Text:
• • • • • • •
Acceptance is Taking the Focus Away From Pain

What is Acceptance? Condoning bad behavior? Embracing a horrible event and telling yourself it’s ok? No, not at all. Acceptance is coming to terms with a hurtful or tragic event. It’s a process where the first step is to take the focus off or away from the pain.

Supposing your loved one has died. It happens. It’s heart-breaking, gut-wrenching, unthinkable. It’s part of life that we violently detest and don’t want to acknowledge. “He or she’ll be back soon. It’s all a dream. They are away temporarily on a long voyage”.

Wrapping your head around the concept of death, something you didn’t ask for and don’t want to experience in your lifetime feels like being sucked into a swamp or engulfed in a tidal wave. There is no turning around. You cannot bring that person back nor change the situation. At some point you have a choice to make. Either continue to suffer (oh and it hurts!) or you choose to Accept that your loved one is really and truly gone from your life.

How do you do this?

How do you do this? It’s not as if you have to accept the loss of being kicked out of your place of employment. That’s stressful. Frightening. But, you can choose to get back on your feet and look for work elsewhere. Or start your own business, something completely brand new. There are options. The only option for understanding the cruel black emptiness that death brings is to Accept the finality of it.

This doesn’t mean you enjoy the experience, pretend that everything is just fine or blow it off by saying to yourself,  “don’t sweat the small stuff”. It’s not small stuff. It’s shocking. And it’s final.
• • • • • • •
Extracted data:
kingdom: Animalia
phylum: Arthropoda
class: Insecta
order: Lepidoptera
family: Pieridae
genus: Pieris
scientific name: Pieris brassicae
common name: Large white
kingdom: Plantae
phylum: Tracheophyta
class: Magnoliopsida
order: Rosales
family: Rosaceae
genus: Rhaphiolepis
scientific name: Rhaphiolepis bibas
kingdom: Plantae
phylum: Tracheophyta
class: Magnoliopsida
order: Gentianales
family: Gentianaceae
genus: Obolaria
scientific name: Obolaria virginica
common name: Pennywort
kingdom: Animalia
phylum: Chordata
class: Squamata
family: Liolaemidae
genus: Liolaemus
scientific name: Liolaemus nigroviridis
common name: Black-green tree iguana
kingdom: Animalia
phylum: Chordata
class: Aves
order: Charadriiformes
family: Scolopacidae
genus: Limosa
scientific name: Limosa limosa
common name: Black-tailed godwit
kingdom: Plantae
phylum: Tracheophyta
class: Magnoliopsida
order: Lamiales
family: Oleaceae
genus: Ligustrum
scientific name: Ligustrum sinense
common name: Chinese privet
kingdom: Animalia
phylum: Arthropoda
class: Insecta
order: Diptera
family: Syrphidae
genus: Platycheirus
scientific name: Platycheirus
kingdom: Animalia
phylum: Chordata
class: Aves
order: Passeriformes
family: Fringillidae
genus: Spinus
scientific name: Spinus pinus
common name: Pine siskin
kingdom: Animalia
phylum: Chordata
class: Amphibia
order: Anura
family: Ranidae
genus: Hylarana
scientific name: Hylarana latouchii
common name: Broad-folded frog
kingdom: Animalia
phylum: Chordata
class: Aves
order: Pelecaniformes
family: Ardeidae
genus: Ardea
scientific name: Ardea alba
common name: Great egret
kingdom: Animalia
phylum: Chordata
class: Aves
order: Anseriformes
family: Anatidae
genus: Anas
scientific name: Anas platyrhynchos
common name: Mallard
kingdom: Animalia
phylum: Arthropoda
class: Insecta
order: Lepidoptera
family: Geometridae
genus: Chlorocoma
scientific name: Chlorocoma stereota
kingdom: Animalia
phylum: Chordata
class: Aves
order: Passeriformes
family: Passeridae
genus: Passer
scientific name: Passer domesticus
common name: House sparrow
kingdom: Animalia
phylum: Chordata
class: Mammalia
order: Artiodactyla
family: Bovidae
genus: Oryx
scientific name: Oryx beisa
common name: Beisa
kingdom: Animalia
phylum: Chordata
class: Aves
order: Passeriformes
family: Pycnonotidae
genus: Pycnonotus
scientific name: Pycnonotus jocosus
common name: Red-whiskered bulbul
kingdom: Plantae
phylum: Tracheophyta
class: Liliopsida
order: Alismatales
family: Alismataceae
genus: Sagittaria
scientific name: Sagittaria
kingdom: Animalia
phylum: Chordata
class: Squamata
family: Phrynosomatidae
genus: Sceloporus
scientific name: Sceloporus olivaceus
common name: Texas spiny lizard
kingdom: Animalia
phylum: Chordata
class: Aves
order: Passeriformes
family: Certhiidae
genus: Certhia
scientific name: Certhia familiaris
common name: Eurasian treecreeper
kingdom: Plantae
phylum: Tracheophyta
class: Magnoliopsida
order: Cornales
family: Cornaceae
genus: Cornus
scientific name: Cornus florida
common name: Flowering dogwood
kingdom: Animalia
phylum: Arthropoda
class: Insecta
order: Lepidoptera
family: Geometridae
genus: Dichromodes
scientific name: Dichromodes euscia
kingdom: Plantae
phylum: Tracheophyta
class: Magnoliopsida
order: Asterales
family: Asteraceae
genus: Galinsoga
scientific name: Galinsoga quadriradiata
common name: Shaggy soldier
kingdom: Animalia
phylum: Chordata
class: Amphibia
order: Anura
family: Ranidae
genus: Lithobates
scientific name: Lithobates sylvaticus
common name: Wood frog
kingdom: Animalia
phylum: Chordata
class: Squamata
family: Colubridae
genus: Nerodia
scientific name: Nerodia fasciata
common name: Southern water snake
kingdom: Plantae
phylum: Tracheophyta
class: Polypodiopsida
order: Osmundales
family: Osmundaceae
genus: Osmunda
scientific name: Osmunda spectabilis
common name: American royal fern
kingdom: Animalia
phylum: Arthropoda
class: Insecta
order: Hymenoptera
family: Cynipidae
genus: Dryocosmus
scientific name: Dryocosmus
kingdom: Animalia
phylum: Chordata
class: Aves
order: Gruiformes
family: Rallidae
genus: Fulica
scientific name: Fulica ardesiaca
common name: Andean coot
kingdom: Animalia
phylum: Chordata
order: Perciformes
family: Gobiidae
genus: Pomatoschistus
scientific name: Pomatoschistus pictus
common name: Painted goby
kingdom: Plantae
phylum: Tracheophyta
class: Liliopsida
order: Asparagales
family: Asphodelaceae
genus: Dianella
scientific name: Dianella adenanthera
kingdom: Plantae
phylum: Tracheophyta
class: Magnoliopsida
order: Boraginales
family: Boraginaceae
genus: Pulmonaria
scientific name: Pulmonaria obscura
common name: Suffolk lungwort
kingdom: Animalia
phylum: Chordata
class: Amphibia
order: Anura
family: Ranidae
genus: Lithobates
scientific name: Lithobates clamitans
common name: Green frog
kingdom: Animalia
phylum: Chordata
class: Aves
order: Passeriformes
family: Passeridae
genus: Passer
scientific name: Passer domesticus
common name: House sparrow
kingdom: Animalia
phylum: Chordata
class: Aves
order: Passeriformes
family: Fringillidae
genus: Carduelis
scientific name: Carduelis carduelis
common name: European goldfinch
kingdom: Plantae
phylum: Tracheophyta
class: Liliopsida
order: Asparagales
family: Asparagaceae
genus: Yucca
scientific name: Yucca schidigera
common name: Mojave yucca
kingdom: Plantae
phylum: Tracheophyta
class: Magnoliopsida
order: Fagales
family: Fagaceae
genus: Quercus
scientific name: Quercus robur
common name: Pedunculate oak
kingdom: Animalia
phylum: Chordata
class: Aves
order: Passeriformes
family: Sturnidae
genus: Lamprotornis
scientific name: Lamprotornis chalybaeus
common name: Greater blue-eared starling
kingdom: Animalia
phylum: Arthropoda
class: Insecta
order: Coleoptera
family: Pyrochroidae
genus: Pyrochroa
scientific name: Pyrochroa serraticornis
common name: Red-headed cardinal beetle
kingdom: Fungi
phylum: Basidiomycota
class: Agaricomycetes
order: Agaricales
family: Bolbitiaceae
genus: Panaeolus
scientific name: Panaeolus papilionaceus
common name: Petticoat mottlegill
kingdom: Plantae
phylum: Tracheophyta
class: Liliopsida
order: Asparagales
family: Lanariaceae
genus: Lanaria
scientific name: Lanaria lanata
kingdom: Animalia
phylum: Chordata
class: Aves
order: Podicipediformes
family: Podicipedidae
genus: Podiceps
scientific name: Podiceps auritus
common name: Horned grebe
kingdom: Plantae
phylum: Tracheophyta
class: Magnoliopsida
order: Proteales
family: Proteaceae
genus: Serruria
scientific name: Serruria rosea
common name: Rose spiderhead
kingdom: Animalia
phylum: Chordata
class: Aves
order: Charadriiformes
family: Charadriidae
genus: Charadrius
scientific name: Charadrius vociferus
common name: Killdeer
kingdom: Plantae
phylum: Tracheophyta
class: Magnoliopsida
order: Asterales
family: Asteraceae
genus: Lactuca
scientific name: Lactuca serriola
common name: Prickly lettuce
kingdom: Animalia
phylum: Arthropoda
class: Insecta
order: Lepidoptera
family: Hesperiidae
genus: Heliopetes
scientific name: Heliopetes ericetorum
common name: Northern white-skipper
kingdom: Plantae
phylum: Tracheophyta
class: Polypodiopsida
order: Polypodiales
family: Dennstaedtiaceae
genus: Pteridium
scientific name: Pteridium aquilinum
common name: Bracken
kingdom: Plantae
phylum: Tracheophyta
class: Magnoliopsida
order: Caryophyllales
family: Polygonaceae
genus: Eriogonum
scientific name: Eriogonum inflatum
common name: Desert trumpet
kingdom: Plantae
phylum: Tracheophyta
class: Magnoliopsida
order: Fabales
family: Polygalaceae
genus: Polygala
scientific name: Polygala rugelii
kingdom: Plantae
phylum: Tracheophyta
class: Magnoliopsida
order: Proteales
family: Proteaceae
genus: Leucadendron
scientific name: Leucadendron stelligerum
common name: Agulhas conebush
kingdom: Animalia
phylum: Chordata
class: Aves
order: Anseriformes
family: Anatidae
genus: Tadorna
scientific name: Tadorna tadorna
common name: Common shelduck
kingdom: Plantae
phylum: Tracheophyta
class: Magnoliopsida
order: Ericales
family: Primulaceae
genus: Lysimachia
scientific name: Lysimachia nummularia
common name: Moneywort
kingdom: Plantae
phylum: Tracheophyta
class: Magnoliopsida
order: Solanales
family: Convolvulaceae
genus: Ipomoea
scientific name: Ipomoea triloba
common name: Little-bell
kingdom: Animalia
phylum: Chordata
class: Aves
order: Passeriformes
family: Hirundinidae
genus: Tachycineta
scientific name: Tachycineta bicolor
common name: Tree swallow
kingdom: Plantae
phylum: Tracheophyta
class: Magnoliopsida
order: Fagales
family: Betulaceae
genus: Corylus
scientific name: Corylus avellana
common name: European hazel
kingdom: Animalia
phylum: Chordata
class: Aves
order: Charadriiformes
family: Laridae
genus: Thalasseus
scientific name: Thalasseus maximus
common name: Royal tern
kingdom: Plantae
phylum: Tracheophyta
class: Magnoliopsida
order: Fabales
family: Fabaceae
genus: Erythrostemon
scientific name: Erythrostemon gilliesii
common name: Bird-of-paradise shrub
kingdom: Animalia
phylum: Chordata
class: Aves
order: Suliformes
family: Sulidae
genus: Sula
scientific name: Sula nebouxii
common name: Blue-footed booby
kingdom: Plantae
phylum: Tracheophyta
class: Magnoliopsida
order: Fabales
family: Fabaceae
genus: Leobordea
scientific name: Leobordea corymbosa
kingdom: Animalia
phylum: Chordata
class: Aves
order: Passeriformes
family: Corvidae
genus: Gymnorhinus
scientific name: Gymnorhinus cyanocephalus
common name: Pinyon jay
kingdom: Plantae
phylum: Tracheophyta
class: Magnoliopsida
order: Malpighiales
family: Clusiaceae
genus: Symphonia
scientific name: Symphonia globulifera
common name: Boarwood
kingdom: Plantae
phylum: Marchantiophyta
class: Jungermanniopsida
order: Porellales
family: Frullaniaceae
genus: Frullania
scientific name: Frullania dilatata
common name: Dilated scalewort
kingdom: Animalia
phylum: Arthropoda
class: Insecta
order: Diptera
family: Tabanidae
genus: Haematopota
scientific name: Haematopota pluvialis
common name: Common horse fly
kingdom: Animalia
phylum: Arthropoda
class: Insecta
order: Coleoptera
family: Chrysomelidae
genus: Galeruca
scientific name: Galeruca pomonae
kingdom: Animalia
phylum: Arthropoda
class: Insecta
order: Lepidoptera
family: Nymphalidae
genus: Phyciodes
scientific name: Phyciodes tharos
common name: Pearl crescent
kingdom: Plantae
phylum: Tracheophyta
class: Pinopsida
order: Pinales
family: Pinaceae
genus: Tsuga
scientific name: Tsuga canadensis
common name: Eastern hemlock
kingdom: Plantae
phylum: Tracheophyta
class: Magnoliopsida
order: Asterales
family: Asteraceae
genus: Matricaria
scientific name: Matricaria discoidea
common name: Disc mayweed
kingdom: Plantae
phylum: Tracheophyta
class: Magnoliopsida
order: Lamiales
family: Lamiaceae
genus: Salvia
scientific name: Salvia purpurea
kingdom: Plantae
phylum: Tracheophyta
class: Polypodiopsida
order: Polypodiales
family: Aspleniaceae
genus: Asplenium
• • • • • • •
List of tasks:
1) In the piece on acceptance, what is the first step in the process of acceptance?
2) Rewrite the paragraph of the piece on acceptance that starts "Wrapping your head around the concept of death" more briefly, keeping its main facts.
3) Retype the part of the piece on acceptance between "This doesn’t mean" and "And it’s final.", inclusive.

The solutions:
1) Taking the focus off or away from the pain.

2) Coming to terms with death, which you never asked for, feels like being sucked into a swamp or swept away by a tidal wave. There is no turning back: you can't bring the person back or change what happened. At some point you must choose between going on suffering and accepting that your loved one is truly gone.

3)
This doesn’t mean you enjoy the experience, pretend that everything is just fine or blow it off by saying to yourself,  “don’t sweat the small stuff”. It’s not small stuff. It’s shocking. And it’s final.